It's been a bit of a bumpy road for Working Men's Club to get to the release of their self-titled debut. First, there was a complete line-up change, with frontman Syd Minsky-Sargeant the only founding member left. This shift led to a move away from traditional guitar music and more towards synths, drum machines and cowbell (lots and lots of cowbell, in their live show at least). With that upheaval dealt with, the band set about getting ready to release their debut album. That was then derailed by the ongoing global pandemic, but now, months later, it's finally time.
"I was pretty annoyed that it got pushed back, to be honest," says Syd down a less-than-ideal phone line. "I just had to put it on a shelf and forget about it to avoid it winding me up, but I was really happy with it and excited for the release. Obviously, it was pushed back for good reasons, but I don't think it was fair on anyone who had ordered it to get told they couldn't have it for a few more months, when it was all ready to go.
"The one good thing is that it didn't end up clashing with the Black Lives Matter movement, because I wouldn't exactly have been happy promoting my work when something so much more important was going on. My main issue was someone who paid 20 quid for the vinyl 8 months ago is still waiting for it, which isn't a great look. That's one of the reasons we released that megamix a few months back [a 20-minute medley the band uploaded to YouTube in June], just to give the fans something to tide them over. Well, that and to keep me from feeling depressed and sorry for myself whilst I was stuck at home."
The megamix is an indication of the more electronic sound that Working Men's Club have been veering towards as they develop, a trend that sits front and centre on the album. "I think it was just that nobody had encouraged me before," he explains. "Then Ross [Orton, the producer] was keen on both the indie stuff and the electronic bits, so it helped me finally commit to moving over into that sphere. That meant I was freer to express my ideas in the studio. There were less people in the studio a lot of the time too, which meant it was easier to bin the shit stuff and run with the good ideas. Less ego in the room meant less tantrums, and we ended up doing most of the recording in about 10 days.
"Because of the earlier stuff, I am worried that people will think we're just fucking around with synths and that, instead of actually caring about the genres we're moving into," he adds. "I love electronic music and whilst the album was being written and recorded I was listening to a load of African dance music, as well as what was going on in Detroit and Chicago in the 80s and 90s, the Sheffield stuff like Cabaret Voltaire too. I love the industrial stuff that all traces back to Kraftwerk, but people seem to assume we're just a band from the Manchester scene who are doing a bit of throwback synth stuff."
He pauses, before saying: "Honestly as brilliant as playing in Manchester is, so much of it is so bland and stuck in the past. Some people might think we're the same, but I write the songs, and I know I'm not sitting here trying to bang out a Happy Mondays rip-off or whatever. I think a lot of writers are so hung up on recreating the past, and it's really fucking sad, to be honest. If you want to go and make music that has already been made, just go and join a fucking covers band – make your own music or don't bother."

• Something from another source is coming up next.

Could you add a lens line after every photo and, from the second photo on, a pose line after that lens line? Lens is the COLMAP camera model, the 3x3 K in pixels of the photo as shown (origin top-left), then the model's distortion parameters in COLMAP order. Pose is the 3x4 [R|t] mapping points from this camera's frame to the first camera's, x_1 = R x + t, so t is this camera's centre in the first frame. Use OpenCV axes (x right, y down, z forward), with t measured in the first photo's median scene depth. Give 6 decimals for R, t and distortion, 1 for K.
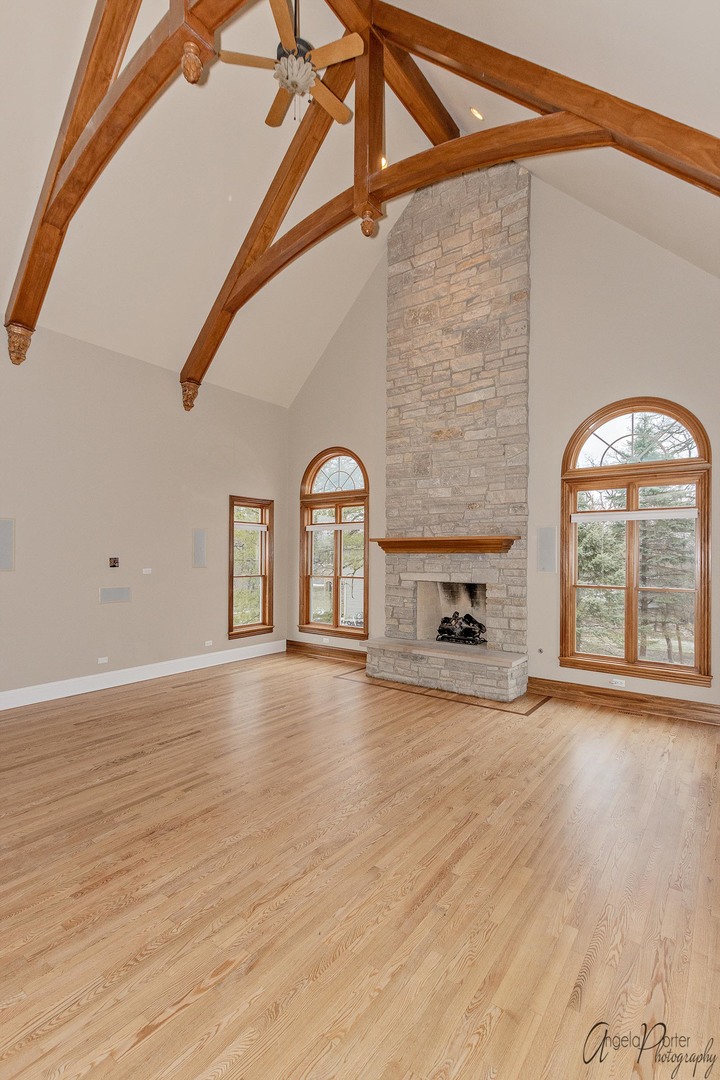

His frustration at the lack of creativity isn't just a dig at other bands on the circuit, it's a way of vindicating what Working Men's Club are doing, and the frustration clearly stems in large part from the band being lumped in with other acts who they really don't have much in common with. "I just want to be blunt with people and say that we are not a post-punk band – at all." He says in a tone that doesn't offer any room for argument. "Maybe when we started out with the old line-up, we were a little bit that way, but we're not now. It's good to mislead people for a bit, but I don't want us to end up so far down that path that we can't come back."
"Every four years or so you get a revival of something or other," he continues. "But whether it's good or not? That's another question. We had psych a few years back, and now we've got post-punk, and all these bands are just doing the same thing, and it's all just a bit shit really. It's nice to see independent bands selling out bigger venues, and a lot of the music is good too, but I just don't find it very interesting, basically. Again, they're not doing anything new. So many bands are blatantly ripping off stuff from now even that long ago, with no character, no soul at all. These bands come from these synthesised big cities where everyone's telling them that everything's great and there's no struggle or pain. Some guy gets on stage and starts singing songs about his fucking cat – that is literally what's going on at the moment, because they've got fuck all else to talk about.
"This mundane turn in British music is the most annoying thing, however well you're playing. You've gotta have a fucking purpose, otherwise what's the meaning to your art? This focus on singing about what you're doing just to fill space, make music and not analyse it at all is shit. That's my opinion, anyway, and you need to have an opinion, don't you? If not then what's the point in doing interviews, or even getting up on stage? You'd be proper fucked. Half the time I read an interview and the band are just talking about how cool or intelligent they are, and I'm just sitting there like 'I don't give a shit!'" He laughs. "I just don't like reading all this bollocks where a band is completely up themselves about all this pretentious stuff."
He stops and collects his thoughts, before summing up: "At the end of the day I'd much rather sit here and talk about how shit the world is, rather than wanking off about how great my music is – although the album is great."
Taken from the October issue of Dork. Working Men's Club's self-titled album is out 2nd October.